In the statement, Jo-Ellen Darcy said that the decision was based on the need to explore alternative routes for the completion of the four-state, $3.8 billion Dakota Access Pipeline project.
“Although we have had continuing discussion and exchanges of new information with the Standing Rock Sioux and Dakota Access, it’s clear that there’s more work to do,” Darcy said. “The best way to complete that work responsibly and expeditiously is to explore alternate routes for the pipeline crossing.”
The project is almost completed with the exception of the segment that would have gone underneath Lake Oahe, a Missouri River reservoir. Dallas-based Energy Transfer Partners has said all along that they would not consider an alternative route for the pipeline.
Neither the company nor the Morton County Sheriff’s Department, which has been responsible for most of the policing, had any comment on Sunday’s announcement. The Associated Press tried to get a comment from Standing Rock Sioux tribal chairman Dave Archambault II but didn’t get an immediate response.
But according to RT.com, Standing Rock Sioux chairman Dave Archambault II has issued a statement expressing his gratitude to the Obama administration for enabling the “historic decision” to re-reroute the pipeline.
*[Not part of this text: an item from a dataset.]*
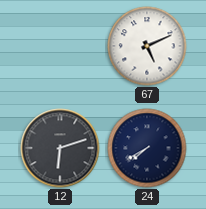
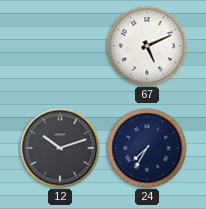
12: 6:12 -> 10:12
24: 7:40 -> 7:35
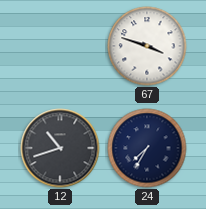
67: 5:11 -> 3:48
12: 10:12 -> 10:42
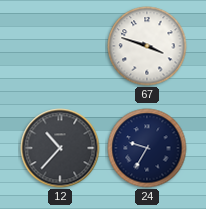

“We wholeheartedly support the decision of the administration and commend with the utmost gratitude the courage it took on the part of President Obama, the Army Corps, the Department of Justice and the Department of the Interior to take steps to correct the course of history and to do the right thing,” he wrote
With this small victory for the Standing Rock Sioux, we must remember that the pipeline is still going to be constructed, so the fight is not over yet. All land on this planet is sacred and its care is entrusted to us. We need to also stand with the First Nation tribes and people of British Columbia, Canada in their fight against the Kinder Morgan Pipeline.